The Mad Hatter Mystery Explained

The Mad Hatter Mystery
Author:John Dickson Carr
Country:United Kingdom
Language:English
Series:Gideon Fell
Genre:Mystery fiction, Detective fiction
Publisher:Hamish Hamilton (UK) & Harper (USA)
Release Date:1933
Media Type:Print (Hardback & Paperback)
Pages:256 (Dell #706, paperback edition, 1941)

The Mad Hatter Mystery, first published in 1933, is a detective story by American writer John Dickson Carr, featuring his series detective Gideon Fell. This novel is a mystery of the type known as a whodunnit.

Plot summary

A young newspaperman, Philip Driscoll, is gaining notoriety by writing up a series of bizarrely inconsequential crimes in which various hats are being stolen and returned in unlikely locations; he ascribes the crimes to "the Mad Hatter". Driscoll's uncle, Sir William Bitton, is infuriated to have lost two hats in three days.
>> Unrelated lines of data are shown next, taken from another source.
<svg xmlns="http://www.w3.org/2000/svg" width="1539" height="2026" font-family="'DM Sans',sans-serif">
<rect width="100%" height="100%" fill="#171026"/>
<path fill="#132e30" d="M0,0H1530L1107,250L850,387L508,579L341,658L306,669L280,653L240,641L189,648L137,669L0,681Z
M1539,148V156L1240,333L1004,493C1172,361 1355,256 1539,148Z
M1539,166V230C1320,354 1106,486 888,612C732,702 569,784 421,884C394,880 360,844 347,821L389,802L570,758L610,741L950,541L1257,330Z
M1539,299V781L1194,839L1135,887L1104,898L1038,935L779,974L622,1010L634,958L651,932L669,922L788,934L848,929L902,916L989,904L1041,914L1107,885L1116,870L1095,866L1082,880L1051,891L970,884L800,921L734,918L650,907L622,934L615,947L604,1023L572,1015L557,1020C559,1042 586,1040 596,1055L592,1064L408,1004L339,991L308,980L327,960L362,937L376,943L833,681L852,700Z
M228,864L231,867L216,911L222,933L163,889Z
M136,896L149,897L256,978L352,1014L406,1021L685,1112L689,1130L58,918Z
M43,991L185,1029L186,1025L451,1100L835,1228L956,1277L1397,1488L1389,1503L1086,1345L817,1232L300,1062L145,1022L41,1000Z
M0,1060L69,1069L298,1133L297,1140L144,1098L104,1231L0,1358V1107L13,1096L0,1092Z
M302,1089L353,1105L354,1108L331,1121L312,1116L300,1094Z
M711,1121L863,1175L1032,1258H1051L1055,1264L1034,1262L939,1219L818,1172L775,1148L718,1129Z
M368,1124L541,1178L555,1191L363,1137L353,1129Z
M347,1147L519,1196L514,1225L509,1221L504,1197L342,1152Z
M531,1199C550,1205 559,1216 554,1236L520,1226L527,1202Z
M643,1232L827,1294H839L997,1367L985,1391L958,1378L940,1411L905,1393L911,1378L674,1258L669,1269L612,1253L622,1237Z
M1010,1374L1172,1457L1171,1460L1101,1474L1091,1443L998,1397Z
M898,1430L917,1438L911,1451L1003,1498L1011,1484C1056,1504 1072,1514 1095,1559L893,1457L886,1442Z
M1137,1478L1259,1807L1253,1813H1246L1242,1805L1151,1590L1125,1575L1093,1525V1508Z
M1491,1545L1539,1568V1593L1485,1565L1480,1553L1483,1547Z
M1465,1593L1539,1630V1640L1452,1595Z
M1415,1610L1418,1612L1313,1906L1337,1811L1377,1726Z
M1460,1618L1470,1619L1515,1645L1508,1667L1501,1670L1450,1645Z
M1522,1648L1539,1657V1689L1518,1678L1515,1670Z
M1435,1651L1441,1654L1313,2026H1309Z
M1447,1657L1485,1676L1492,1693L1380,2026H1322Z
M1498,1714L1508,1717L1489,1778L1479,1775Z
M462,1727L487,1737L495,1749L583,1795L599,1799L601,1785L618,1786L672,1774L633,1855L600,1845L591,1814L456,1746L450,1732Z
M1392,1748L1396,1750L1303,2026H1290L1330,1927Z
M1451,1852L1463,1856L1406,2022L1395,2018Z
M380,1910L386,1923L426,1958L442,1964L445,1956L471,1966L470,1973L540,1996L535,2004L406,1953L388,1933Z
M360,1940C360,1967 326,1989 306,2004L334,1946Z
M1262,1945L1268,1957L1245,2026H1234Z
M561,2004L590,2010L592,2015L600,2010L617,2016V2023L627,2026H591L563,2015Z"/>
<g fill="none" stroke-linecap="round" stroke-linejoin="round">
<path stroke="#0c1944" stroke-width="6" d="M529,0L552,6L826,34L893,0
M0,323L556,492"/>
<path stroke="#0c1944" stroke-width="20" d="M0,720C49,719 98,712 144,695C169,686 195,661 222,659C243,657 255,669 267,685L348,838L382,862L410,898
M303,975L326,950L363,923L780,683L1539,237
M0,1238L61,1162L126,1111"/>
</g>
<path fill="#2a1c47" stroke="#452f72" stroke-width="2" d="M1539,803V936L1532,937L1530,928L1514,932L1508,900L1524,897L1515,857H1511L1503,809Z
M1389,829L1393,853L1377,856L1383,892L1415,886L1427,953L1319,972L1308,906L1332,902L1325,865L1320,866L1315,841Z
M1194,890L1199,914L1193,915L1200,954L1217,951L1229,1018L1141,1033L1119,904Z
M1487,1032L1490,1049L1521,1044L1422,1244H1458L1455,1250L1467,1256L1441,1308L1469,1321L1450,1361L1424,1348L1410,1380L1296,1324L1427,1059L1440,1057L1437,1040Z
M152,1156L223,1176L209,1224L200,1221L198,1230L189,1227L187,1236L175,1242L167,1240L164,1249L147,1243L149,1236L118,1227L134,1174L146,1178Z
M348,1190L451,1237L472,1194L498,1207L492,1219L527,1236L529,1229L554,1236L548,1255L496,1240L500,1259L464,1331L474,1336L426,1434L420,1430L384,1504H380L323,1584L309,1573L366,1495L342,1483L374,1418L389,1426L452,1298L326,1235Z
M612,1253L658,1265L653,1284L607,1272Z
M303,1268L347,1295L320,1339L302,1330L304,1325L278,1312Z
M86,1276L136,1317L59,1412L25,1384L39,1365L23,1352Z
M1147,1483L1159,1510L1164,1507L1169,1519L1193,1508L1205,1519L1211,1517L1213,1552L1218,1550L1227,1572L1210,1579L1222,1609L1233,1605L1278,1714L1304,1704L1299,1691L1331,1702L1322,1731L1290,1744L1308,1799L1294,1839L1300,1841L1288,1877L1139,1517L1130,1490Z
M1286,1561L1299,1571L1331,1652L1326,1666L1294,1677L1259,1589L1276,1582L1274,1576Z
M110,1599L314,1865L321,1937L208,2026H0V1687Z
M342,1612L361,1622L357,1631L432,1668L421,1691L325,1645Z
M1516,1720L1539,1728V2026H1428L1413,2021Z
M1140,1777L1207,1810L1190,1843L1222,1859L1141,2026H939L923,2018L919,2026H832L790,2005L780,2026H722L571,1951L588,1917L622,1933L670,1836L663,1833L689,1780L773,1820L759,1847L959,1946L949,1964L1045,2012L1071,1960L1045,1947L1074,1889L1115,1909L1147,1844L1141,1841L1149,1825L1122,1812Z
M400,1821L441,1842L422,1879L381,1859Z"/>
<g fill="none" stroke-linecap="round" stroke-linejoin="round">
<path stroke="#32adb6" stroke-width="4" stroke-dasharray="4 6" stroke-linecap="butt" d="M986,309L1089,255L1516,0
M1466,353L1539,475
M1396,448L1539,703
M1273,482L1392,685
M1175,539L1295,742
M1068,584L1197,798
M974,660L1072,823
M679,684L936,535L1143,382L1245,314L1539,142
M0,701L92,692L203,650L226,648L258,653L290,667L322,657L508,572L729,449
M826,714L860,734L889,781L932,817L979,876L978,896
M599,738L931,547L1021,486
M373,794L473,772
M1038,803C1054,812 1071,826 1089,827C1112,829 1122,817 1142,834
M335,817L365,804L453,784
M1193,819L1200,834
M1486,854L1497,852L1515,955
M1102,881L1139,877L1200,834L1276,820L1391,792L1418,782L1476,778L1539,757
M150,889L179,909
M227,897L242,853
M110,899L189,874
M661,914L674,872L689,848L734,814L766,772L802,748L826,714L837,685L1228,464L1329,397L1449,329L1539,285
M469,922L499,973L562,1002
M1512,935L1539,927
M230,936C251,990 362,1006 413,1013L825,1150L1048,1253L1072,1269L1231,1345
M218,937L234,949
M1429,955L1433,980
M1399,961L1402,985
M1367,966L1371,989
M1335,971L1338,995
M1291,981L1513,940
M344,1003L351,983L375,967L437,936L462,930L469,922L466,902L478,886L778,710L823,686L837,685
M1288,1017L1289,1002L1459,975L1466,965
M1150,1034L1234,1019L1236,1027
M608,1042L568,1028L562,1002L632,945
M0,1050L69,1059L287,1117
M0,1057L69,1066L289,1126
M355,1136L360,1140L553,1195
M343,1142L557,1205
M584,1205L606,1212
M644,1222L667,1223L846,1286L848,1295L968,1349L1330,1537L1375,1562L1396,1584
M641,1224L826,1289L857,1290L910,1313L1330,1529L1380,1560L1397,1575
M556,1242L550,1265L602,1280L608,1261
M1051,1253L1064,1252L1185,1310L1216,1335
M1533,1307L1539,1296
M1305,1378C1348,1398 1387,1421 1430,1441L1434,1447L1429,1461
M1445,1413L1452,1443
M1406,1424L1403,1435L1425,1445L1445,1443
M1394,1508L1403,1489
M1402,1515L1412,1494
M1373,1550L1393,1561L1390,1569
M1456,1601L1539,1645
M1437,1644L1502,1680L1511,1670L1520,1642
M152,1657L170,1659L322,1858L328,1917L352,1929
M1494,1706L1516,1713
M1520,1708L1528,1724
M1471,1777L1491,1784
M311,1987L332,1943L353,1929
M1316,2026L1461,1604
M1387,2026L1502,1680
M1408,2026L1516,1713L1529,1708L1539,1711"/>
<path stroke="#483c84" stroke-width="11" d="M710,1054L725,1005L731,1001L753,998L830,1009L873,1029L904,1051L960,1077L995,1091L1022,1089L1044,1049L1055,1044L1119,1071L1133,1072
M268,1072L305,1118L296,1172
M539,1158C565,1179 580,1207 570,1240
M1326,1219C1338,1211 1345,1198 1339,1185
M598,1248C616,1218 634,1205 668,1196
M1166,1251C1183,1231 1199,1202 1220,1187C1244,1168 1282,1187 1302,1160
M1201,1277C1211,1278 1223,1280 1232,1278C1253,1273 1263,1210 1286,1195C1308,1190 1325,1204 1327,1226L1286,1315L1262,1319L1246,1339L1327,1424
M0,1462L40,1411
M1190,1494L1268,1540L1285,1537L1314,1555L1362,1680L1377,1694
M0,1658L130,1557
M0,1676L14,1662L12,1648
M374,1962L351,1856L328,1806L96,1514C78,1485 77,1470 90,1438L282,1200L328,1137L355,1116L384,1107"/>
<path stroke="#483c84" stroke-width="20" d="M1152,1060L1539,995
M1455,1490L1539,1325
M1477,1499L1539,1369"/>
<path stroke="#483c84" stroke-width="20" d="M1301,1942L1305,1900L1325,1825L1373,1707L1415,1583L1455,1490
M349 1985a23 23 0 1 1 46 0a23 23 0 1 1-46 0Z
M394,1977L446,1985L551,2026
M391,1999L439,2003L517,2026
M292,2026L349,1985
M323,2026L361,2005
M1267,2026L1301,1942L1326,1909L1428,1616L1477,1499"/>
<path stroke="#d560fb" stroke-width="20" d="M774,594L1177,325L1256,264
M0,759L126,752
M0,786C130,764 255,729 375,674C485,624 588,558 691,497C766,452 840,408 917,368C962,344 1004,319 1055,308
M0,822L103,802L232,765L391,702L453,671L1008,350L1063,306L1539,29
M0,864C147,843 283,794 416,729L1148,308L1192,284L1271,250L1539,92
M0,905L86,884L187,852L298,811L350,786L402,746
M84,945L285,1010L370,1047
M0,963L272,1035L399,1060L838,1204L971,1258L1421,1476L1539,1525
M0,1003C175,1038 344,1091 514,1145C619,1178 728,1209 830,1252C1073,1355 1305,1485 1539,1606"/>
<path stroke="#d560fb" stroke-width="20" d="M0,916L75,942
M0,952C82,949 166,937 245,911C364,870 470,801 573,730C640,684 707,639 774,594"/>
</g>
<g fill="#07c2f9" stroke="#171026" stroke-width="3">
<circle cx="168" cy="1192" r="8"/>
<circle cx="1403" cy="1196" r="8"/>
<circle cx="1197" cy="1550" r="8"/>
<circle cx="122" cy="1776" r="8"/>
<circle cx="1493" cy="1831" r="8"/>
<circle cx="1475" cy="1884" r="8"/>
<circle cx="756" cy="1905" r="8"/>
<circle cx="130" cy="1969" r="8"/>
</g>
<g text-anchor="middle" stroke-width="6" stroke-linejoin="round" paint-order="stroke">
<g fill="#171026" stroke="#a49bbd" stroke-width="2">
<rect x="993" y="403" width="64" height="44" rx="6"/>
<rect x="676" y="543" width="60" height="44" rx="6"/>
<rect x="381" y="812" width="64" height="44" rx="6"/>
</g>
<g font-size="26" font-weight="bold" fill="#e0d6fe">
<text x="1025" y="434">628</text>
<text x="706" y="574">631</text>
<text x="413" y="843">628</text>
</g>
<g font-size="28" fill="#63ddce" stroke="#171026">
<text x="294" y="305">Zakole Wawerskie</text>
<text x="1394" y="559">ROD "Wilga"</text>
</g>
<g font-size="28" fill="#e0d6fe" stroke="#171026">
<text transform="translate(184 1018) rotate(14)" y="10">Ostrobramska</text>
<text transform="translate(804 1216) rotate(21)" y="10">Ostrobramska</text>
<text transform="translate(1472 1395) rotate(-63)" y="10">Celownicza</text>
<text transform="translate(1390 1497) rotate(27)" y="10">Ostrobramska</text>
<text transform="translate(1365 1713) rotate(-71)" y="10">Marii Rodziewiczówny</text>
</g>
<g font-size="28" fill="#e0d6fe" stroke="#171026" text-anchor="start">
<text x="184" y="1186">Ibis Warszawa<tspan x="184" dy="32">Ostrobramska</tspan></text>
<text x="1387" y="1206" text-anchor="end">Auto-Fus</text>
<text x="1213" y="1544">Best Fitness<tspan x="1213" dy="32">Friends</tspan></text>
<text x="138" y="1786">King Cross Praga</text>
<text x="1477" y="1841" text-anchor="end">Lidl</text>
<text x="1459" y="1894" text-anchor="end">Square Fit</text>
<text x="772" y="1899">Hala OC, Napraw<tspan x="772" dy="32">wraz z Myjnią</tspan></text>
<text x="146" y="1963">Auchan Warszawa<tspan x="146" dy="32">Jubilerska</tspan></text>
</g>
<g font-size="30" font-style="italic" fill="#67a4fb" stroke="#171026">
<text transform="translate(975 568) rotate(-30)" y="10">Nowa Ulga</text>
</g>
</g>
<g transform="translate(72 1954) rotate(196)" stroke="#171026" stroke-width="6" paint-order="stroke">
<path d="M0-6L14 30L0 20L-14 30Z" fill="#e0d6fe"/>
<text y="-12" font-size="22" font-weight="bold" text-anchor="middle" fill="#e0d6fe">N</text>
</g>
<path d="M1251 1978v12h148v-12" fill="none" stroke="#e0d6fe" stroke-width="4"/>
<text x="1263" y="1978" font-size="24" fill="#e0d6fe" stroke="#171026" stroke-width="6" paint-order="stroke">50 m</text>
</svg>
He meets with Gideon Fell to discuss his possession of the manuscript of an unpublished story by Edgar Allan Poe. During the meeting, it is learned that Philip Driscoll has been found murdered at the Tower of London, with Sir William's oversized hat pushed down over his ears. After sorting out the comings and goings of Sir William's household and other visitors to the Tower, Gideon Fell must determine the fate of the manuscript and of the murderer.